The final pEXO70A2∷GFP:EXO70A2 construct was then introduced to exo70a2 heterozygous plants, while pEXO70A1∷GFP:EXO70A1 and pEXO70A1∷GFP:EXO70A2 to exo70a1 heterozygous plants, using the Agrobacterium tumefaciens-mediated floral dip method (Clough and Bent, 1998). Transformed seedlings were selected on BASTA. Complementation assays were performed using 3 or more independent transformed lines for each construct.
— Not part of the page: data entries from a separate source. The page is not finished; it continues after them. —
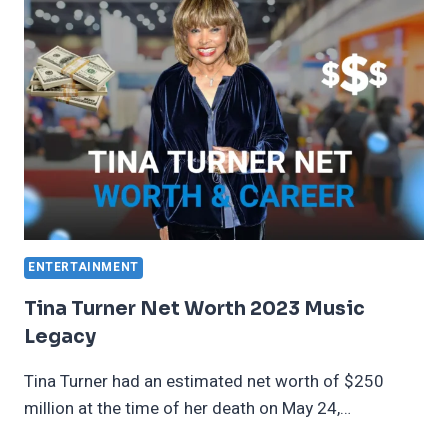
F1
EARNINGS
ENTERTAINMENT
Tina Turner Net Worth 2023 Music
Legacy
Tina Turner had an estimated net worth of $250
million at the time of her death on May 24,…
The subcellular localization of GFP:EXO70A2 in pollen grains, pollen tubes and roots was performed using a Zeiss LSM 880 confocal laser scanning microscope equipped with C-Apochromat 63×/1.2 WI. The fluorophore was excitation with a 488-nm laser, and emitted fluorescence was recorded at 493–535 nm. The pollen was germinated as described above and carefully transferred to the microscope 2 h after imbibition.